We don't update `lastUsedAt` during verification because at our volume, multiple services would be writing to the same key rows concurrently, leading to lock contention and deadlocks in MySQL. Even moving the write off the hot path asynchronously doesn't help — the fundamental problem is concurrent writes to the same rows. Batching the sync into a single writer that runs every minute avoids this entirely, and minute-level accuracy is more than enough for this field.

## Why ClickHouse has the truth

Raw verification events land in `key_verifications_raw_v2`.
A materialized view (`key_last_used_mv_v1`) continuously aggregates these into `key_last_used_v1` which is an `AggregatingMergeTree` that keeps exactly one row per key with the `max(time)`
ClickHouse merges rows with the same primary key in the background, so the table stays compact regardless of verification volume.

## How it works

A cronjob runs every minute and calls `KeyLastUsedSyncService.RunSync` via the Restate ingress.
Each invocation uses a minute-scoped idempotency key so Restate deduplicates overlapping runs.

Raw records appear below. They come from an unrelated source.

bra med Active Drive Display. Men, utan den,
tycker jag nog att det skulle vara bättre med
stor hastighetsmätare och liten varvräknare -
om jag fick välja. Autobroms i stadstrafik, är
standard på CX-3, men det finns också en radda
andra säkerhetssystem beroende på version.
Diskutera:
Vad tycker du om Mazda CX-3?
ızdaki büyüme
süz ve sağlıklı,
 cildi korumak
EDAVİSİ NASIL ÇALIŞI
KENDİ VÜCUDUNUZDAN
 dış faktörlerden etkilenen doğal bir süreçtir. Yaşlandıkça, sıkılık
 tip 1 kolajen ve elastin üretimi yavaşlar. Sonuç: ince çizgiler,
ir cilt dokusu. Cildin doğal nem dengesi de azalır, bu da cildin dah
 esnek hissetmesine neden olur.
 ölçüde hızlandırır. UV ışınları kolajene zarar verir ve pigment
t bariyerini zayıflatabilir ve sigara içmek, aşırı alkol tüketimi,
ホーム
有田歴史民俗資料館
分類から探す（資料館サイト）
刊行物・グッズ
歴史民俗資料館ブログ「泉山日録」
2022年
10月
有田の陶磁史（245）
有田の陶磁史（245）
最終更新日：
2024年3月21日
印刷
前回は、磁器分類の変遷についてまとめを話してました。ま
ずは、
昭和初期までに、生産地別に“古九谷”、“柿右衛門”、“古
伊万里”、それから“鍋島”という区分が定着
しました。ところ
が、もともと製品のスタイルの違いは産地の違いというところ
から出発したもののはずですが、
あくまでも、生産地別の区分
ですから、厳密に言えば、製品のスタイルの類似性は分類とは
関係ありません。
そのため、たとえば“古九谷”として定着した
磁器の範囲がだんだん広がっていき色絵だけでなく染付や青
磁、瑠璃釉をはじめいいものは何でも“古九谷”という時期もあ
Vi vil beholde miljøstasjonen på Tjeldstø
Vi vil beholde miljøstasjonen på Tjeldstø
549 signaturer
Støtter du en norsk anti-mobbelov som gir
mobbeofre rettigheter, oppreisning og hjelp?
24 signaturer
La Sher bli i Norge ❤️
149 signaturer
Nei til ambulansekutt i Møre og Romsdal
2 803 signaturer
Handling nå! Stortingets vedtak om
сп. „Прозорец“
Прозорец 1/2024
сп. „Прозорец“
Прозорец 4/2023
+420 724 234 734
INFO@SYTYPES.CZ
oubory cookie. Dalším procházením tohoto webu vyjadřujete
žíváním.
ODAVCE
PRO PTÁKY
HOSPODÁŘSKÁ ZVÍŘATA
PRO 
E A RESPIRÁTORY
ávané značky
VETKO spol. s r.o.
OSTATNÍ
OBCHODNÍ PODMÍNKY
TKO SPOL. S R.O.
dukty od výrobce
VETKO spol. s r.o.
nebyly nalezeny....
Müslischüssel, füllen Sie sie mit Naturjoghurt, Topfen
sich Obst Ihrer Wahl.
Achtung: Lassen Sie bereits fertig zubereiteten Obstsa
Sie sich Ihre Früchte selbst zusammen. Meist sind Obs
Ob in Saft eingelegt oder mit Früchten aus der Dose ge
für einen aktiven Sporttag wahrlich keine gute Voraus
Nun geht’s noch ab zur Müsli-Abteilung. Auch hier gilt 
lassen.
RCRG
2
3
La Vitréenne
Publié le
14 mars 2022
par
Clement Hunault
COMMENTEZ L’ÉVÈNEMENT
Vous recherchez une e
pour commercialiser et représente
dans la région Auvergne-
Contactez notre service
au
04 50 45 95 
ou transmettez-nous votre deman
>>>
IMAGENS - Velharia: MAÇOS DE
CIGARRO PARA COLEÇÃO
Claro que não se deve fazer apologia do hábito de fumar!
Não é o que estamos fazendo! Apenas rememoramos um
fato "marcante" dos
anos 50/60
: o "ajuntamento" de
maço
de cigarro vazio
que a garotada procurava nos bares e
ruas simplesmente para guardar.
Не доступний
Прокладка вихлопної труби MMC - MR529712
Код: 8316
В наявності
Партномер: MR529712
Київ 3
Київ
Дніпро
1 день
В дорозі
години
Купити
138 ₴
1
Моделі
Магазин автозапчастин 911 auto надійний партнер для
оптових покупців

The orchestrator fans out to 8 partition workers that run concurrently.
Each worker owns a slice of the keyspace via `cityHash64(key_id) % 8`, so there's no overlap or contention between them.
Workers are Restate virtual objects, they persist their own cursor in Restate state and pick up where they left off on the next run, making the sync incremental.

```mermaid theme={"theme":"kanagawa-wave"}
sequenceDiagram
    participant Cron as CronJob (every 1m)
    participant Restate
    participant Orchestrator as KeyLastUsedSyncService
    participant Workers as 8 Partition Workers
    participant CH as ClickHouse
    participant MySQL

    Cron->>Restate: POST RunSync/send
    Restate->>Orchestrator: RunSync()
    Orchestrator->>Workers: SyncPartition(0..7)
    loop batches of 25k keys
        Workers->>CH: read keys since cursor
        Workers->>MySQL: bulk UPDATE last_used_at
    end
    Workers-->>Orchestrator: done
```

## Why it's safe to re-run

The MySQL update only writes forward:

```sql theme={"theme":"kanagawa-wave"}
UPDATE keys SET last_used_at = ? WHERE id IN (...) AND last_used_at < ?
```

An older timestamp can never overwrite a newer one. Duplicate deliveries, retries, and overlapping CronJob invocations are all harmless.

## Design choices

* **Minute-truncated timestamps** — keys verified in the same minute get the same `last_used_at` value. This lets us group hundreds of keys into a single `UPDATE ... WHERE id IN (...)` instead of issuing per-key writes.

* **Composite cursor** — pagination uses `(time, key_id)` rather than just `time`, so keys sharing the same millisecond timestamp aren't skipped between batches.

* **Restate journaling** — each batch of 25k keys is wrapped in `restate.Run`. If a worker crashes mid-sync, only the last incomplete batch is retried. Previously completed batches aren't re-executed.

* **Partition count changes** — if the number of partitions changes between runs, all cursors reset to zero and a full re-sync happens. This is safe because the update is idempotent.